Before going online, each book club was branch-specific and didn’t necessarily reach all age groups.
“This way, our book clubs are available to everyone, despite what their nearest branch may be offering,” Hills said. PPL offers clubs for tweens, teens and adults who enjoy reading and discussing books.
The adult online book club, Book O’Clock, was the first to be created in 2020. The adult librarian staff runs this club, and they meet one Wednesday a month. Books are chosen based on popularity and availability in multiple formats, for example, audiobooks, e-books and print, ensuring that they appeal to a diverse audience. In October, they’ll be reading My Best Friend’s Exorcism by Grady Hendrix. The club will meet on Wednesday, October 20, from 6-7 p.m.

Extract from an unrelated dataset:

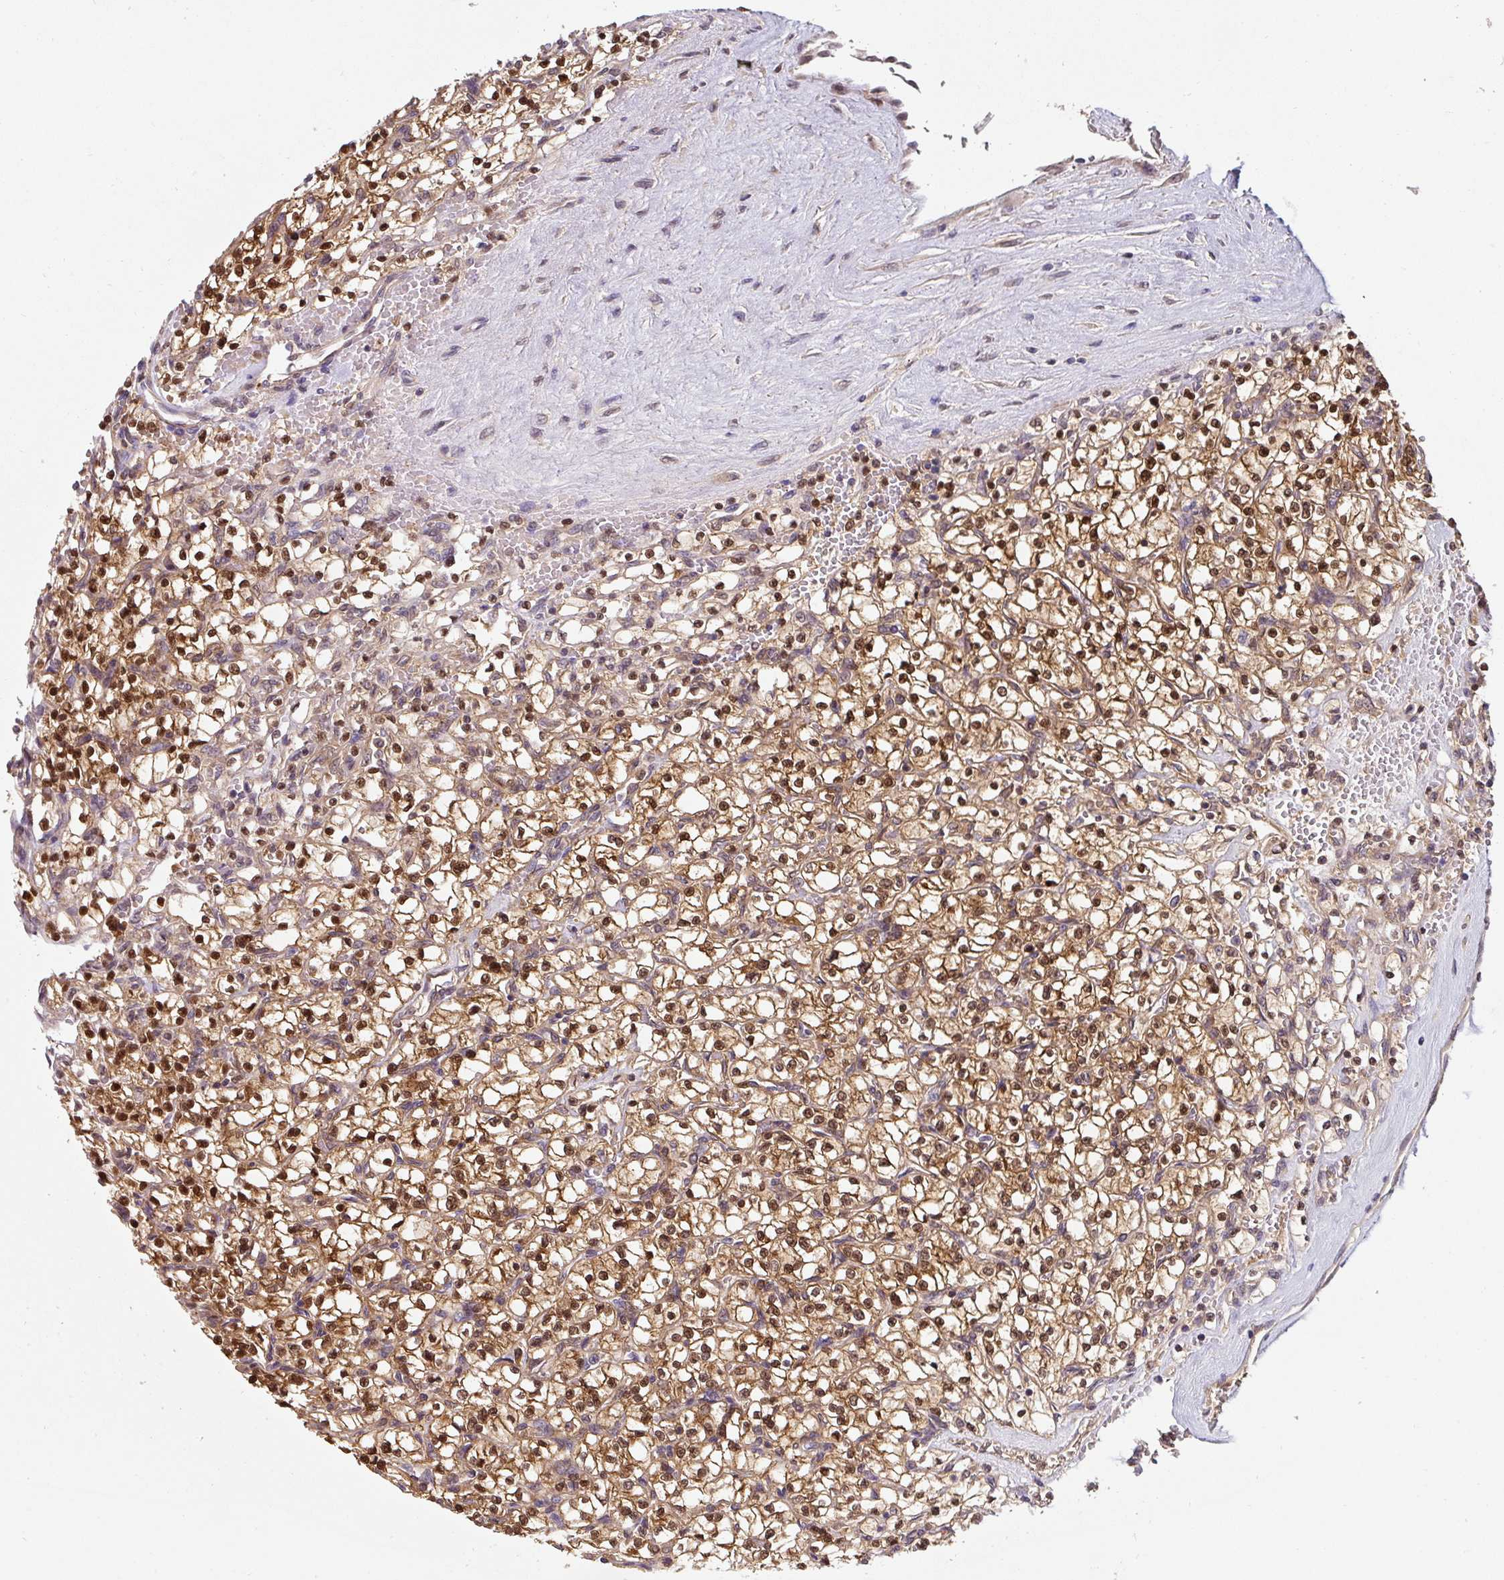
{"staining": {"intensity": "moderate", "quantity": ">75%", "location": "cytoplasmic/membranous,nuclear"}, "tissue": "renal cancer", "cell_type": "Tumor cells", "image_type": "cancer", "snomed": [{"axis": "morphology", "description": "Adenocarcinoma, NOS"}, {"axis": "topography", "description": "Kidney"}], "caption": "This photomicrograph shows immunohistochemistry staining of renal adenocarcinoma, with medium moderate cytoplasmic/membranous and nuclear expression in approximately >75% of tumor cells.", "gene": "ST13", "patient": {"sex": "female", "age": 64}}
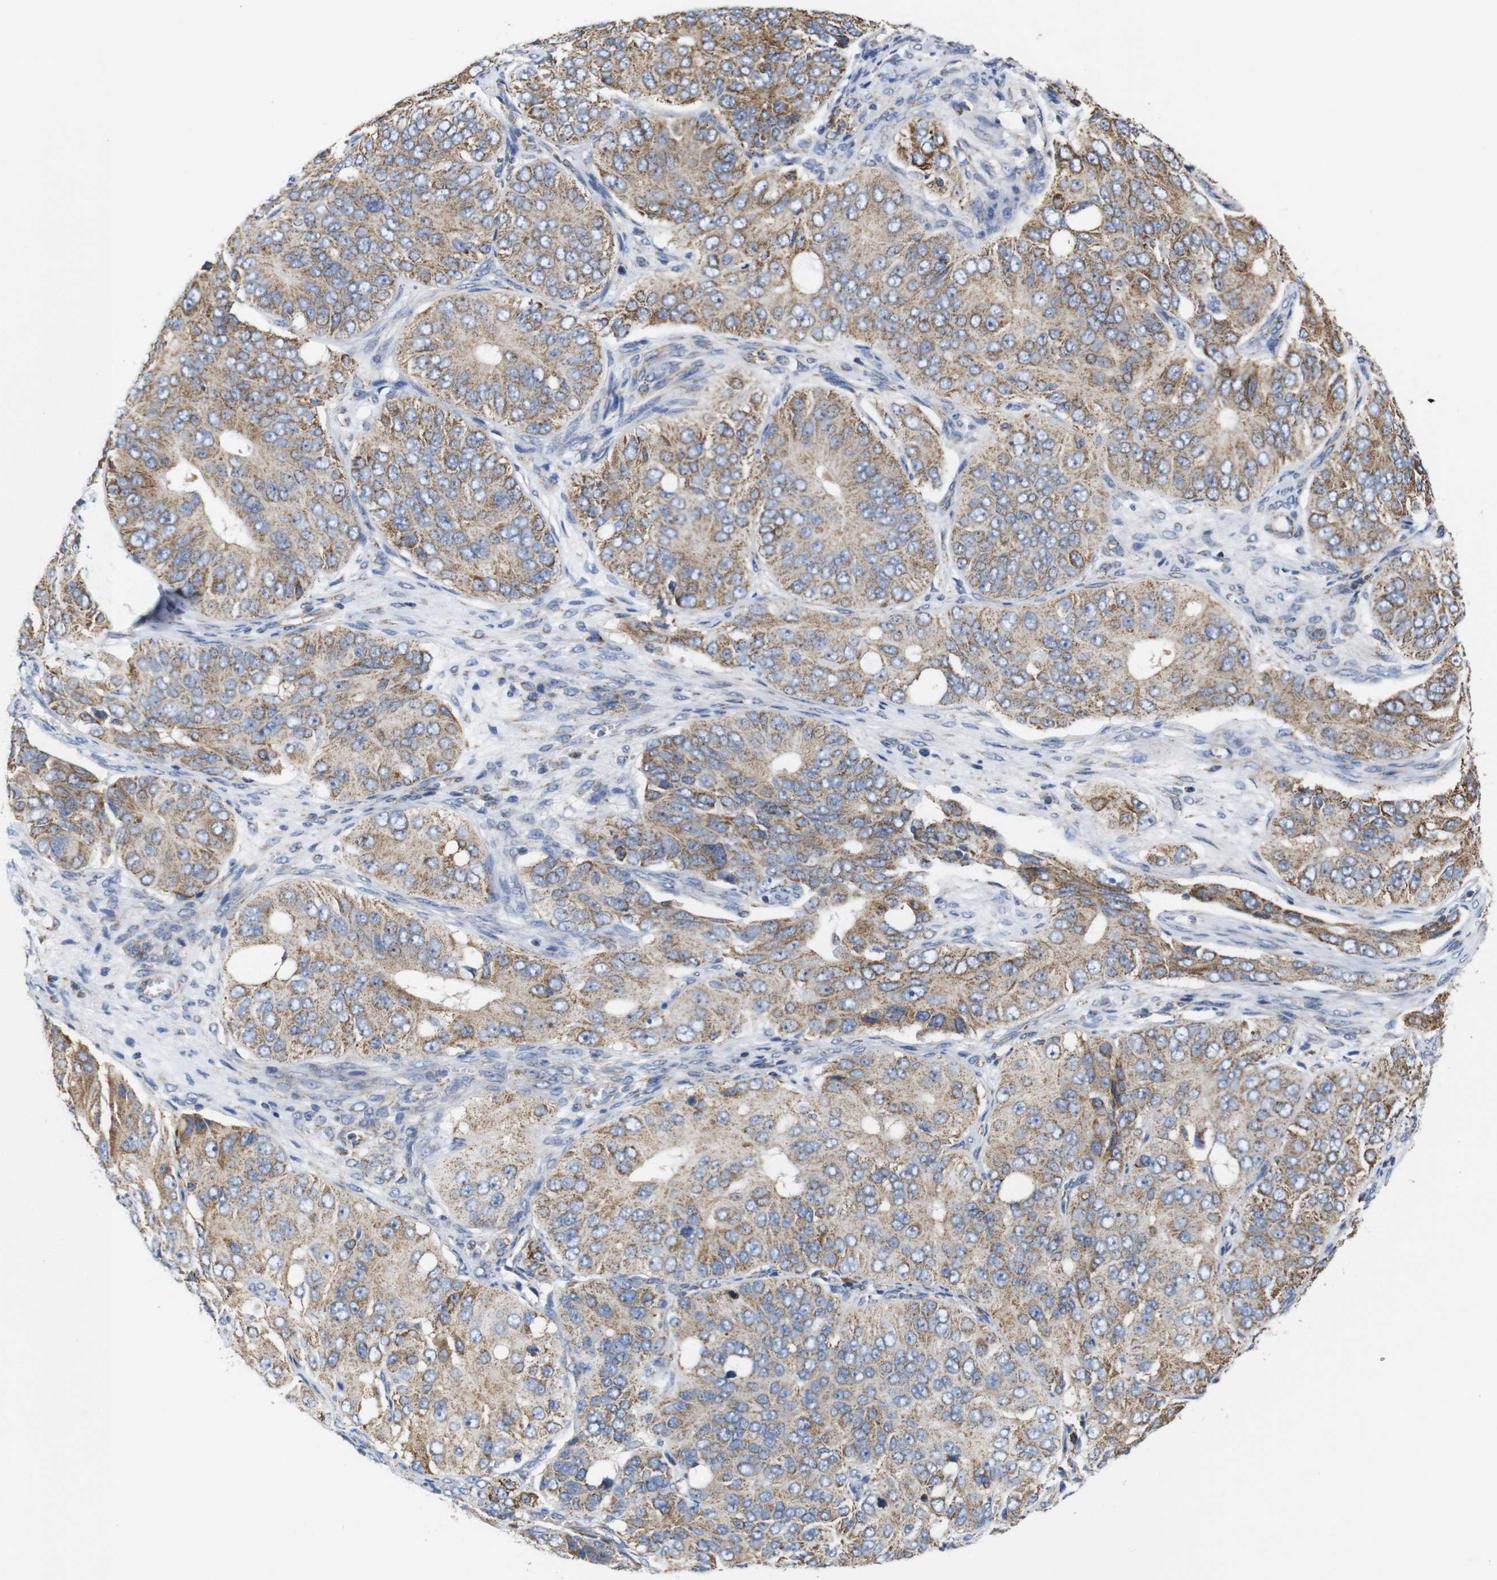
{"staining": {"intensity": "moderate", "quantity": ">75%", "location": "cytoplasmic/membranous"}, "tissue": "ovarian cancer", "cell_type": "Tumor cells", "image_type": "cancer", "snomed": [{"axis": "morphology", "description": "Carcinoma, endometroid"}, {"axis": "topography", "description": "Ovary"}], "caption": "Brown immunohistochemical staining in human ovarian endometroid carcinoma displays moderate cytoplasmic/membranous positivity in approximately >75% of tumor cells. The protein is stained brown, and the nuclei are stained in blue (DAB (3,3'-diaminobenzidine) IHC with brightfield microscopy, high magnification).", "gene": "FAM171B", "patient": {"sex": "female", "age": 51}}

The tween and teen book clubs were started over the summer by the children’s librarian staff. Hills said that the programs have proven to be successful and well attended.
The tween club, called Check’ Em Out, appeals to ages 8-11. The club focuses on graphic and comic book novels. They’ll be reading The Okay Witch by Emma Steinkellner and meeting on Tuesday, October 26, from 3:30-4:30 p.m.
“What is nice about this club is that, as we all know, kids have busy schedules. This is something that they can participate in without having to worry about rides,” Hills said.
Our Weekend is Booked, the teen book club, is held on the last Saturday of each month. A group of teen volunteers is in charge of choosing the books. Their next meeting is on October 30 from 2-3 p.m., where they’ll be discussing The Graveyard Book by Neil Gaiman.
“This program shows that no matter the format, people love being connected to books and talking about books, no matter what the genre is,” Hills said.
All of the clubs are free but do require online registration to join.